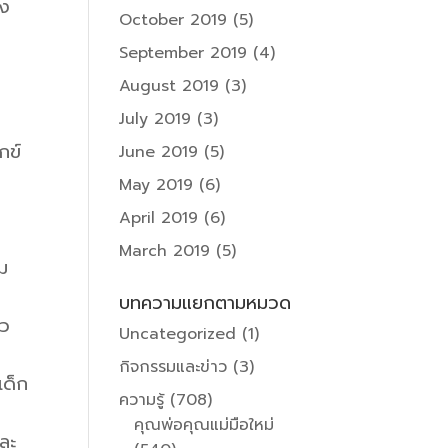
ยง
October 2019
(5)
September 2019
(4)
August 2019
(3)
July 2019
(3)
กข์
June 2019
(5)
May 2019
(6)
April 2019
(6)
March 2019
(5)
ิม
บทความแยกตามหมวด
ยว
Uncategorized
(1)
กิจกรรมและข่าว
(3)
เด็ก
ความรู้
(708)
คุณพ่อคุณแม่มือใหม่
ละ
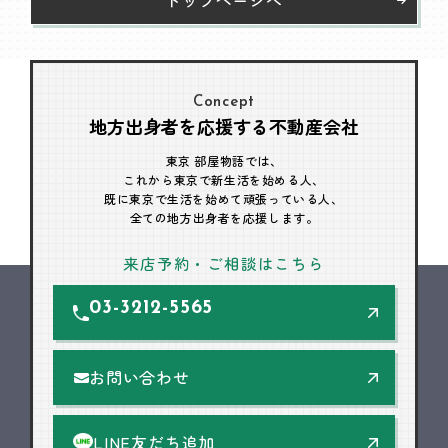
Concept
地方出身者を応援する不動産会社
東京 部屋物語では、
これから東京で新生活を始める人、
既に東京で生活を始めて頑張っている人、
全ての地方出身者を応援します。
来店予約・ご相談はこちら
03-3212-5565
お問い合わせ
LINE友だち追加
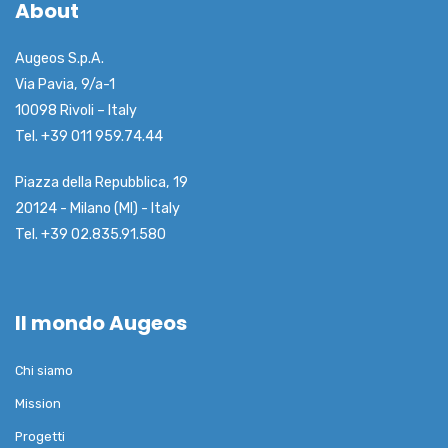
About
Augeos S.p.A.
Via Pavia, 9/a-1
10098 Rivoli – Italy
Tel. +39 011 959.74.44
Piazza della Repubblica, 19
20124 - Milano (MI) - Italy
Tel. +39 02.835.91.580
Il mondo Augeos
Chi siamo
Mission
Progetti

★ ★ ★ ★

§ YOUR TASK
If a line of the records above contains the word "Italy", count it; give only the total.

§ PROBLEM SOLUTION
2